Several British and US civilians are stuck in a lifeboat in the North Atlantic after their ship and a U-boat sink each other in combat. Willi (Walter Slezak), a German survivor, is pulled aboard and denies being an enemy officer. During an animated debate, Kovac (John Hodiak) demands the German be thrown out and allowed to drown. However, cooler heads prevail, with Garrett (Hume Cronyn) and columnist Connie Porter (Tallulah Bankhead) asserting the German's prisoner of war status, and he is allowed to stay.

One passenger, an infant, dies almost immediately after boarding. His mother is a young British woman (Heather Angel), who, after being treated by a nurse (Mary Anderson), must be tied down to stop her from hurting herself. The woman sneaks off the boat while the other passengers sleep, drowning herself in the night.

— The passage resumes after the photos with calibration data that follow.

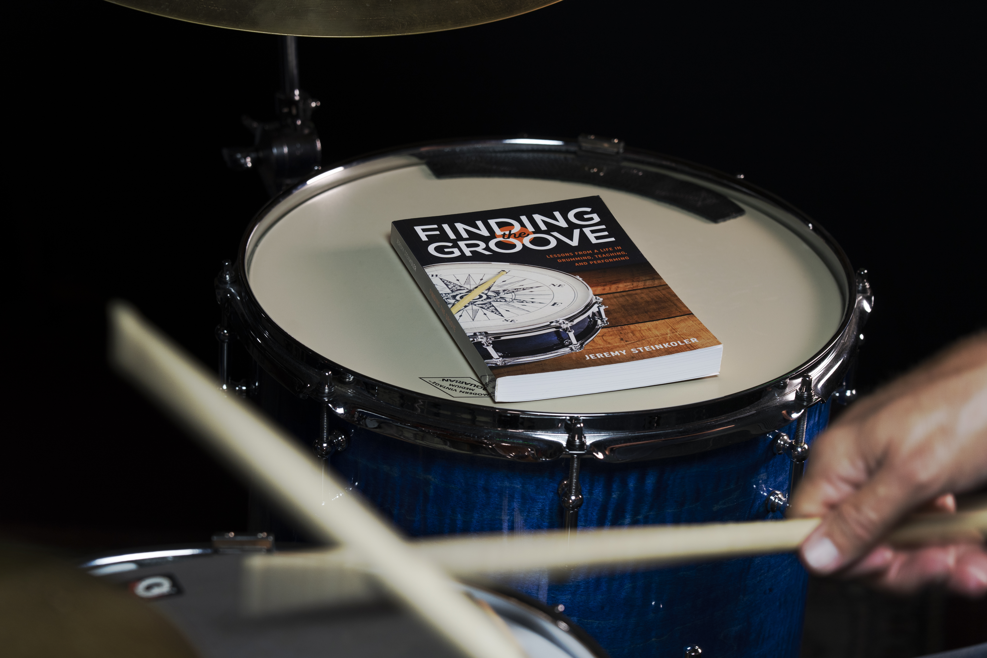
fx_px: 2879
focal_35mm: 105
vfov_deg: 13.0
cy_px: 329
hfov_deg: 19.5
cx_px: 494
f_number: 5.6
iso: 400
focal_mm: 105
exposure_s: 1/30
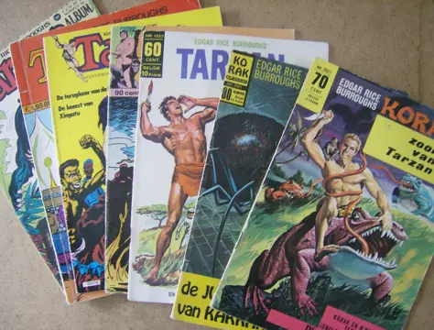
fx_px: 453
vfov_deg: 40.0
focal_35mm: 36
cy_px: 165
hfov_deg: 51.2
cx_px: 217
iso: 200
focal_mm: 6
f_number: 2.8
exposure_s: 1/20
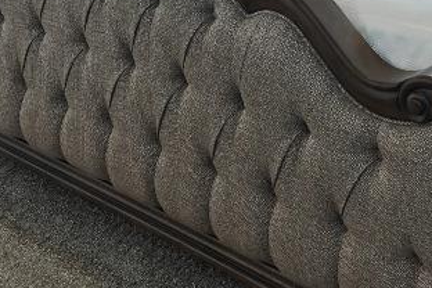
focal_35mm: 77
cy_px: -325
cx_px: 456
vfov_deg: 14.2
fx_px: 924
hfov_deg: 24.8
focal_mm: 16
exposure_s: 1/10
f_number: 11
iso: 800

The film then follows the lifeboat inhabitants as they attempt to organize their rations, set a course for Bermuda, and coexist as they try to survive. The characters start out being good-natured, cooperative, and optimistic about rescue. However, they descend into desperation, dehydration, and frustration with each other. The back stories of the characters are examined, and divisions of race, religion, sex, class, and nationality are brought to the surface. The passengers also cooperate through this stress, such as when they must amputate the leg of one of their boatmates due to gangrene.

Kovac takes charge, rationing the little food and water they have, but Willi gradually takes control away from him. Willi is later revealed to be the U-boat captain. One morning, while the others are sleeping, the injured German-American Gus Smith (Bendix) catches Willi drinking water from a hidden flask. Too delirious and weak to wake anybody up, Gus is pushed overboard by Willi and drowns while the others sleep. Upon waking, the others discover Gus missing and Willi is questioned. When they notice that the German is sweating, the other passengers discover the hoarded flask in his jacket. In a spasm of anger they descend upon him as a group, beat him, and throw him overboard, striking him multiple times with Gus's boot to prevent him from re-boarding. Musing on Willi's treachery, Rittenhouse (Hull) asks, "What do you do with people like that?"

The survivors are subsequently spotted by the German supply ship to which Willi had been steering them. Before a launch can pick them up, both the supply ship and rescue-lifeboat are sunk by an Allied warship. A frightened young German seaman is pulled aboard the lifeboat. He pulls a gun on the boat occupants but is surprised and disarmed. He asks in German, "Aren't you going to kill me?" The film ends with surviving passengers arguing about keeping the new German sailor aboard or throwing him off to drown as they await the Allied vessel to rescue them. Again the question is asked, "What do you do with people like that?"